Hilsenraths Roman beginnt mit einem kurzen, jedoch aussagekräftigen Briefwechsel zwischen dem amerikanischen Generalkonsul und dem Juden Nathan Bronsky aus Halle/Saale, datiert 1938/39, in dem die Bitte um Einwanderungsdevisen der von der Naziverfolgung bedrohten Familie Bronsky wie folgt beantwortet wird: "Übrigens – und das unter uns – ist es den Regierungen aller Länder auf diesem Planeten im Grunde scheißegal, ob sie Euch alle umbringen oder nicht. Das Judenproblem ist ihnen zu lästig, und keiner will wirklich was damit zu tun haben. [...] Wir haben genug von Euch Judenbastards in Amerika.
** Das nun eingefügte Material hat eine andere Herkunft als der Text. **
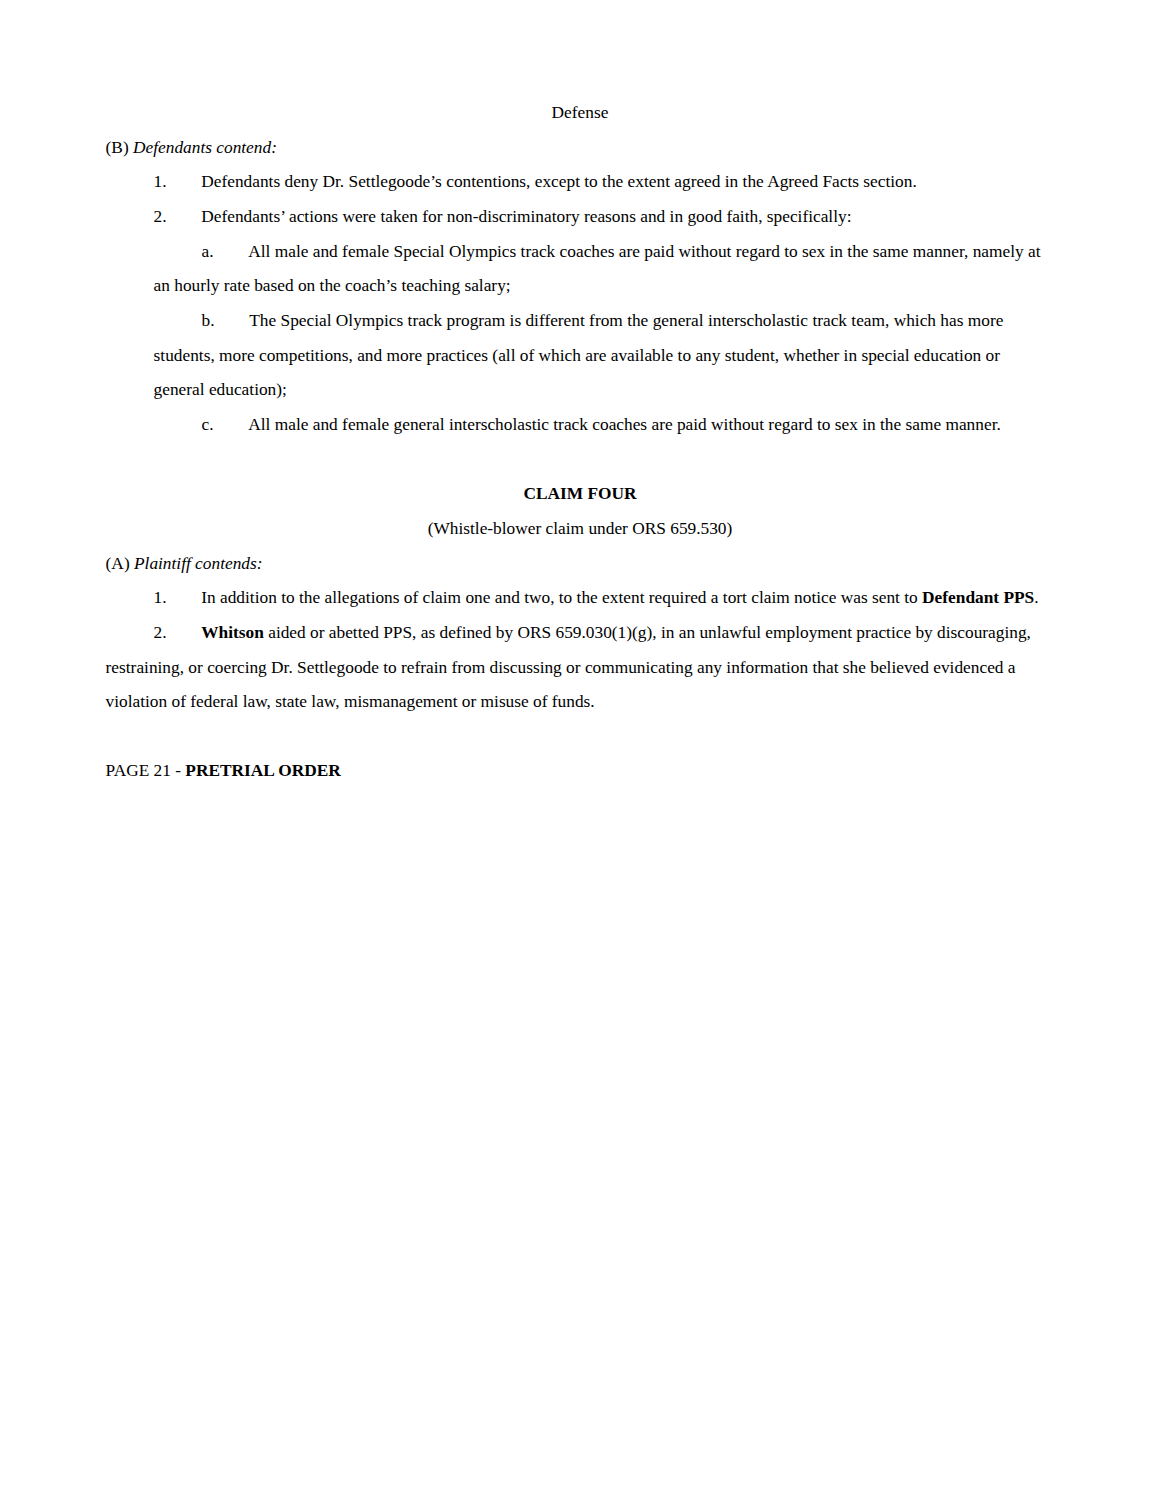Defense
(B) Defendants contend:
1. Defendants deny Dr. Settlegoode’s contentions, except to the extent agreed in the Agreed Facts section.
2. Defendants’ actions were taken for non-discriminatory reasons and in good faith, specifically:
a. All male and female Special Olympics track coaches are paid without regard to sex in the same manner, namely at an hourly rate based on the coach’s teaching salary;
b. The Special Olympics track program is different from the general interscholastic track team, which has more students, more competitions, and more practices (all of which are available to any student, whether in special education or general education);
c. All male and female general interscholastic track coaches are paid without regard to sex in the same manner.
CLAIM FOUR
(Whistle-blower claim under ORS 659.530)
(A) Plaintiff contends:
1. In addition to the allegations of claim one and two, to the extent required a tort claim notice was sent to Defendant PPS.
2. Whitson aided or abetted PPS, as defined by ORS 659.030(1)(g), in an unlawful employment practice by discouraging, restraining, or coercing Dr. Settlegoode to refrain from discussing or communicating any information that she believed evidenced a violation of federal law, state law, mismanagement or misuse of funds.
PAGE 21 - PRETRIAL ORDER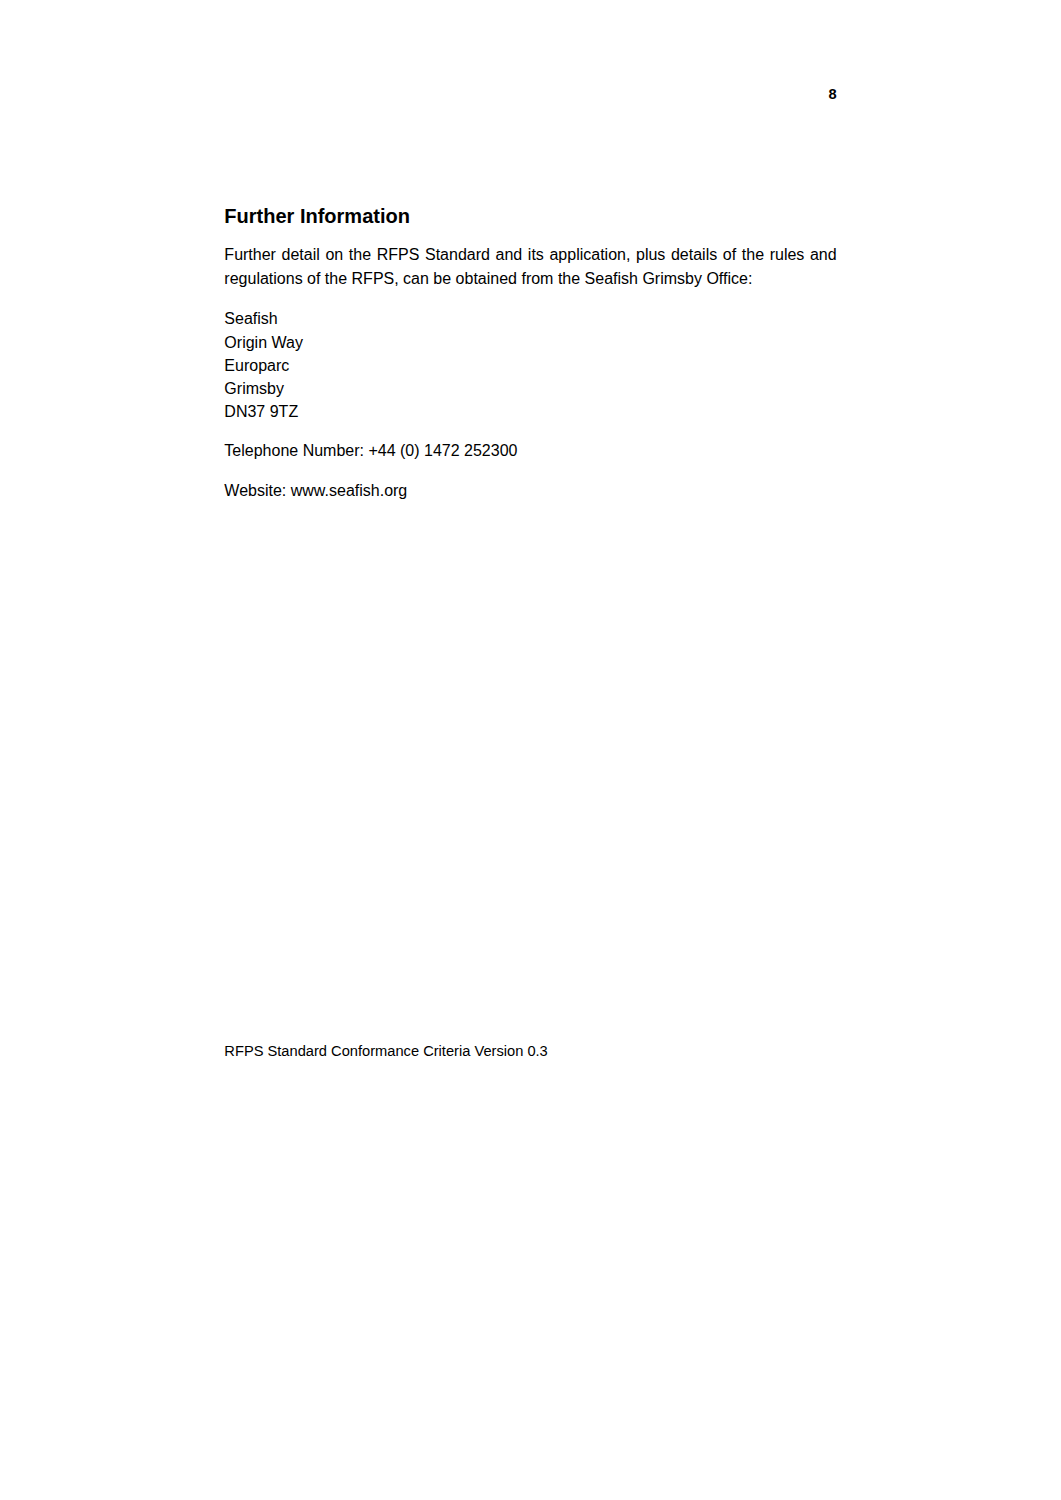8
Further Information
Further detail on the RFPS Standard and its application, plus details of the rules and regulations of the RFPS, can be obtained from the Seafish Grimsby Office:
Seafish
Origin Way
Europarc
Grimsby
DN37 9TZ
Telephone Number: +44 (0) 1472 252300
Website: www.seafish.org
RFPS Standard Conformance Criteria Version 0.3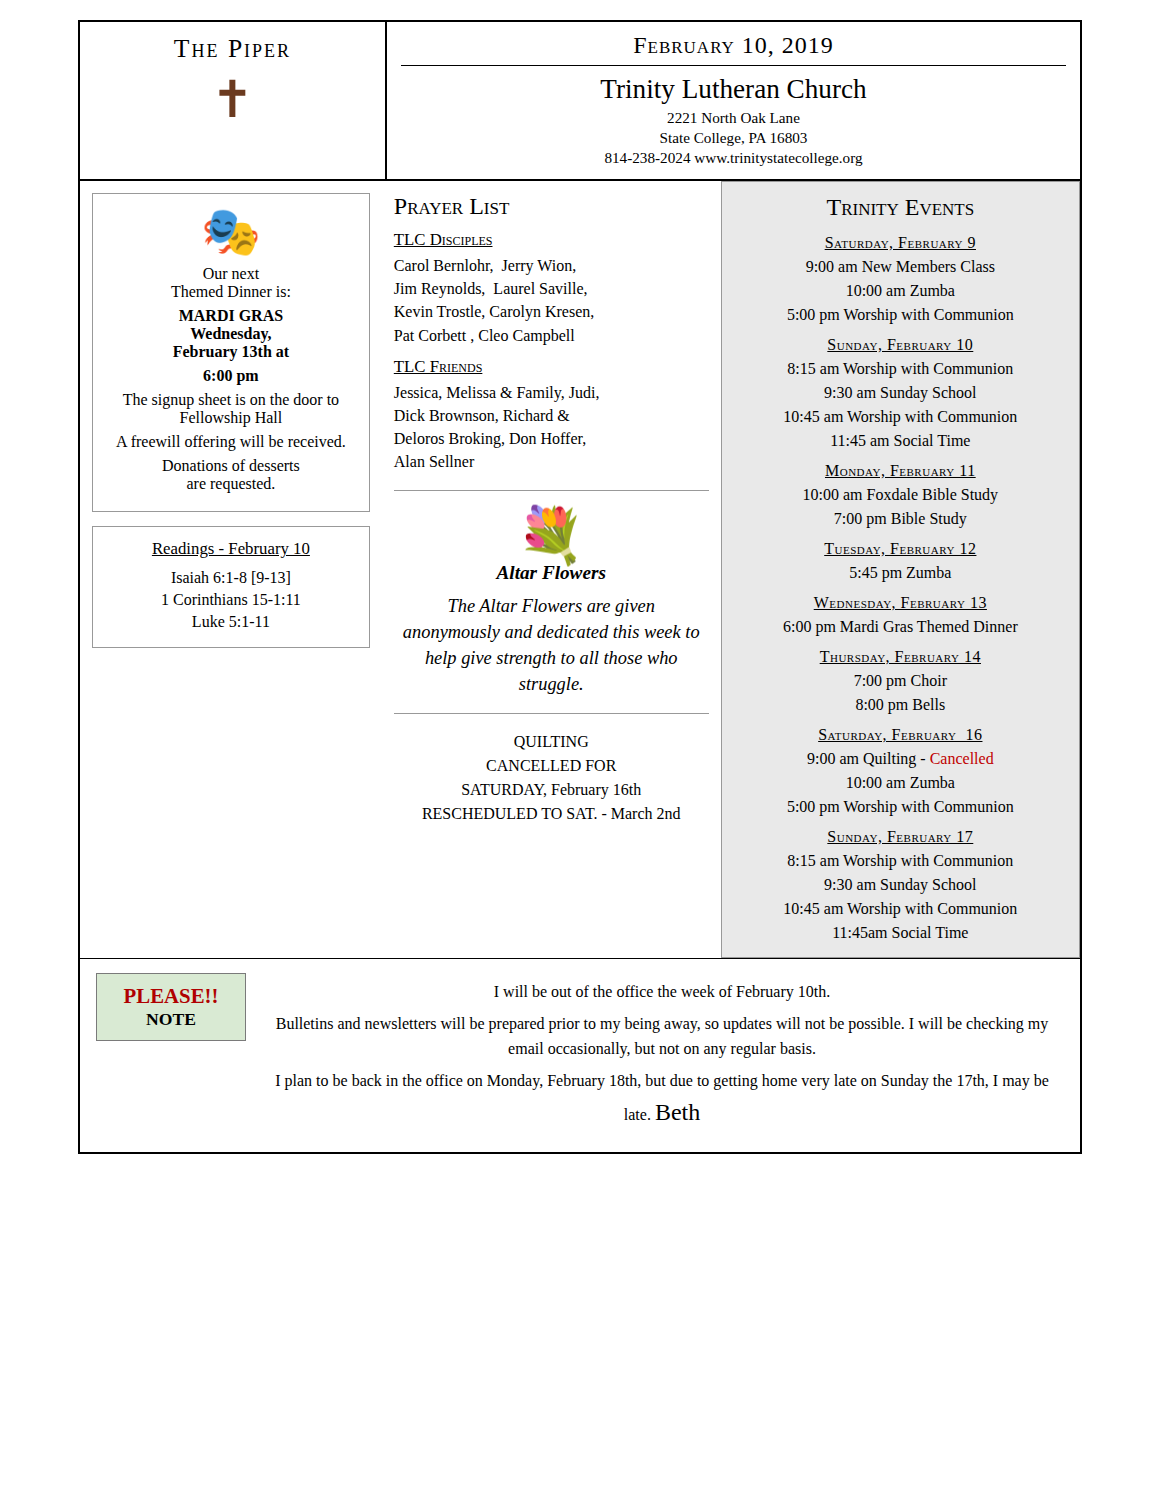The Piper
✝
February 10, 2019
Trinity Lutheran Church
2221 North Oak Lane
State College, PA 16803
814-238-2024 www.trinitystatecollege.org
🎭
Our next
Themed Dinner is:
MARDI GRAS Wednesday, February 13th at
6:00 pm
The signup sheet is on the door to
Fellowship Hall
A freewill offering will be received.
Donations of desserts
are requested.
Readings - February 10
Isaiah 6:1-8 [9-13]
1 Corinthians 15-1:11
Luke 5:1-11
Prayer List
TLC Disciples
Carol Bernlohr, Jerry Wion,
Jim Reynolds, Laurel Saville,
Kevin Trostle, Carolyn Kresen,
Pat Corbett , Cleo Campbell
TLC Friends
Jessica, Melissa & Family, Judi,
Dick Brownson, Richard &
Deloros Broking, Don Hoffer,
Alan Sellner
💐
Altar Flowers
The Altar Flowers are given anonymously and dedicated this week to help give strength to all those who struggle.
QUILTING
CANCELLED FOR
SATURDAY, February 16th
RESCHEDULED TO SAT. - March 2nd
Trinity Events
Saturday, February 9
9:00 am New Members Class
10:00 am Zumba
5:00 pm Worship with Communion
Sunday, February 10
8:15 am Worship with Communion
9:30 am Sunday School
10:45 am Worship with Communion
11:45 am Social Time
Monday, February 11
10:00 am Foxdale Bible Study
7:00 pm Bible Study
Tuesday, February 12
5:45 pm Zumba
Wednesday, February 13
6:00 pm Mardi Gras Themed Dinner
Thursday, February 14
7:00 pm Choir
8:00 pm Bells
Saturday, February 16
9:00 am Quilting - Cancelled
10:00 am Zumba
5:00 pm Worship with Communion
Sunday, February 17
8:15 am Worship with Communion
9:30 am Sunday School
10:45 am Worship with Communion
11:45am Social Time
PLEASE!! NOTE
I will be out of the office the week of February 10th.
Bulletins and newsletters will be prepared prior to my being away, so updates will not be possible. I will be checking my email occasionally, but not on any regular basis.
I plan to be back in the office on Monday, February 18th, but due to getting home very late on Sunday the 17th, I may be late. Beth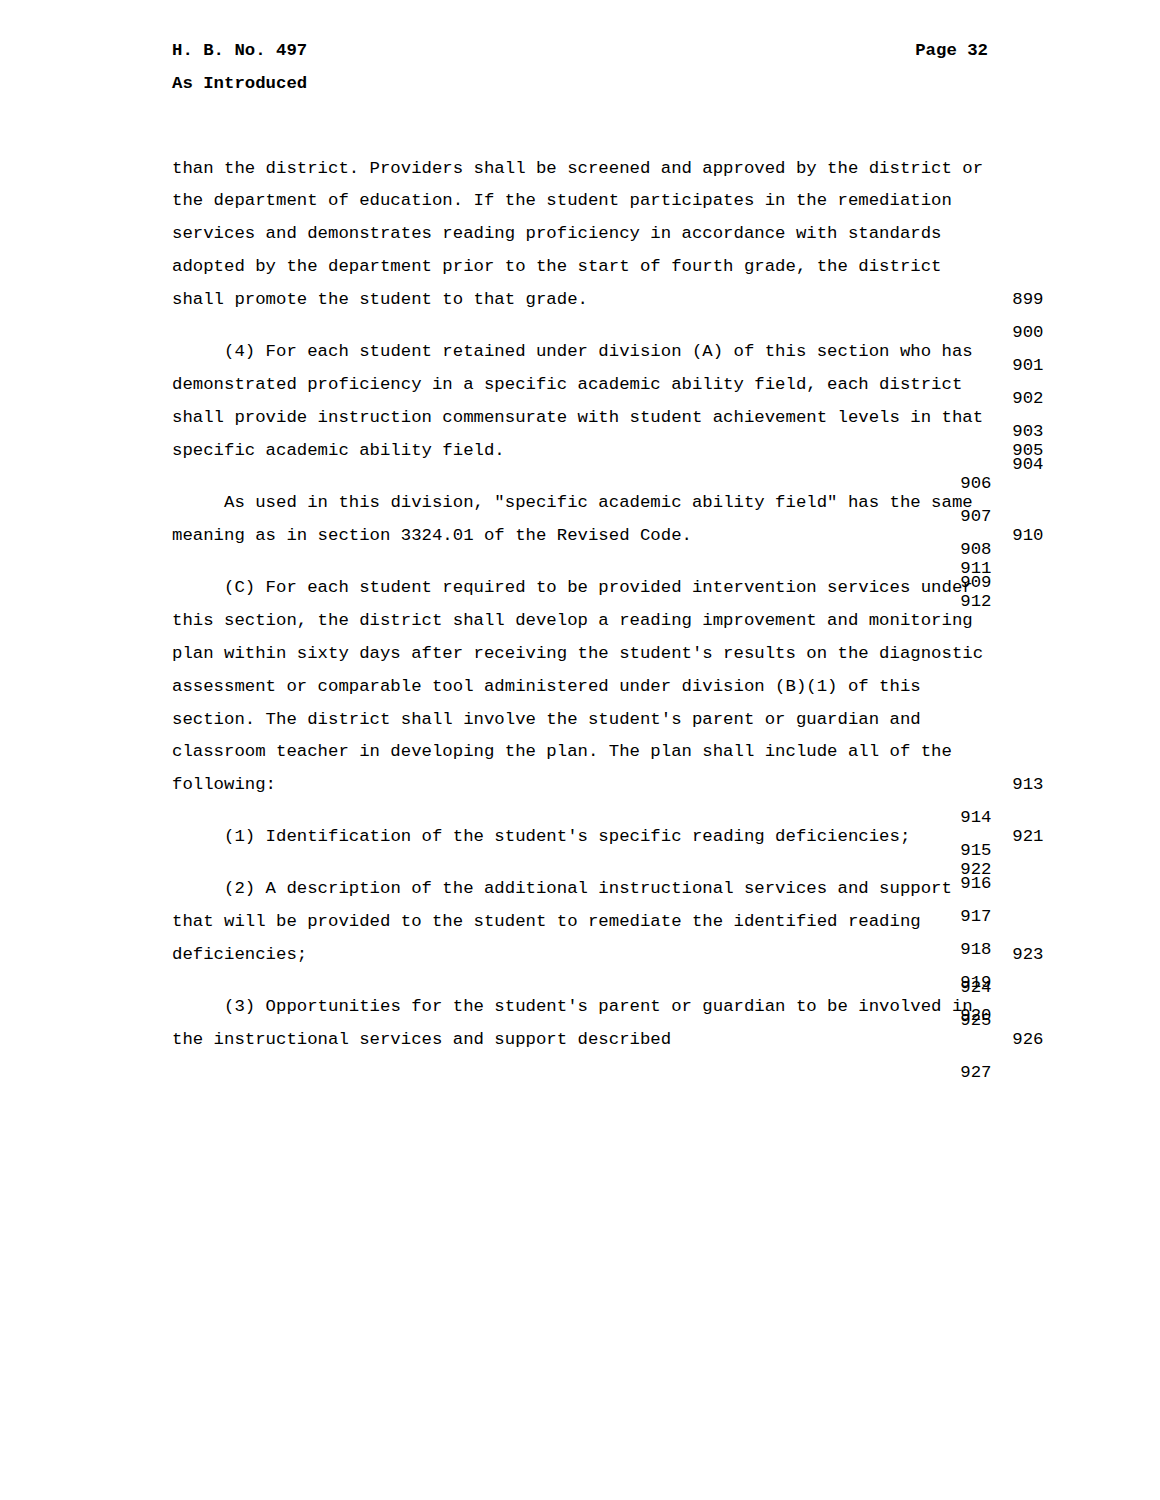H. B. No. 497
As Introduced
Page 32
than the district. Providers shall be screened and approved by the district or the department of education. If the student participates in the remediation services and demonstrates reading proficiency in accordance with standards adopted by the department prior to the start of fourth grade, the district shall promote the student to that grade.899
900
901
902
903
904
(4) For each student retained under division (A) of this section who has demonstrated proficiency in a specific academic ability field, each district shall provide instruction commensurate with student achievement levels in that specific academic ability field.905
906
907
908
909
As used in this division, "specific academic ability field" has the same meaning as in section 3324.01 of the Revised Code.910
911
912
(C) For each student required to be provided intervention services under this section, the district shall develop a reading improvement and monitoring plan within sixty days after receiving the student's results on the diagnostic assessment or comparable tool administered under division (B)(1) of this section. The district shall involve the student's parent or guardian and classroom teacher in developing the plan. The plan shall include all of the following:913
914
915
916
917
918
919
920
(1) Identification of the student's specific reading deficiencies;921
922
(2) A description of the additional instructional services and support that will be provided to the student to remediate the identified reading deficiencies;923
924
925
(3) Opportunities for the student's parent or guardian to be involved in the instructional services and support described926
927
Die überfüllen unsere Universitäten, drängen sich in Spitzenpositionen und werden immer frecher. Schicken Sie mir die Antragsformulare zurück, und warten Sie gefälligst dreizehn Jahre."

In der darauf folgenden "Tagebucheintragung" gibt der Ich-Erzähler, Sohn des Briefeschreibers, zu, den originalen "Wortlaut [...] ein bißchen verändert" zu haben, um "die Wahrheit herauszufinden, die zwischen den Zeilen steht". Es ist das poetische Prinzip der Verfremdung und grotesken Zuspitzung, mit dem der Autor Hilsenrath der unschönen Realität zu Leibe rückt und sie entlarvt: Als die Bronskys schließlich nach 13 Jahren wie angekündigt ihre Einwanderungsdevisen erhalten haben, und 1952 nach Amerika kommen, identifiziert Jakobs Vater spontan die Freiheitsstatue mit dem Generalkonsul, den er mit den zwei einzigen Worten Englisch begrüßt, die er kennt: "Fuck America!"

Knappe, alltagsnahe Dialoge, slapstickartige Situationen, Selbstgespräche und Fantasien variieren dieses Thema, das eigentlich nichts anderes besagt als: "Wenn du kein Geld hast, dann geht's dir dreckig." Und so schlägt sich Jakob Bronsky eher schlecht als recht durch den Dschungel der Großstadt New York, verdingt sich als Kellner, Nachtwärter und Hundeausführer, lässt sich von billigen Nutten bedienen, klaut Eier und Kaffee seines Nachbarn, während er gleichzeitig bis in die frühen Morgenstunden in der "Emigrantencafeteria" an seinem Roman "Der Wichser" arbeitet. Lakonische Begründung für die Wahl dieses Titels, dessen Inhalt immerhin auf Hilsenraths Verarbeitung der Ghetto-Erfahrungen in seinem Debüt "Nacht" anspielt: "Ein einsamer Mann ist immer ein Wichser".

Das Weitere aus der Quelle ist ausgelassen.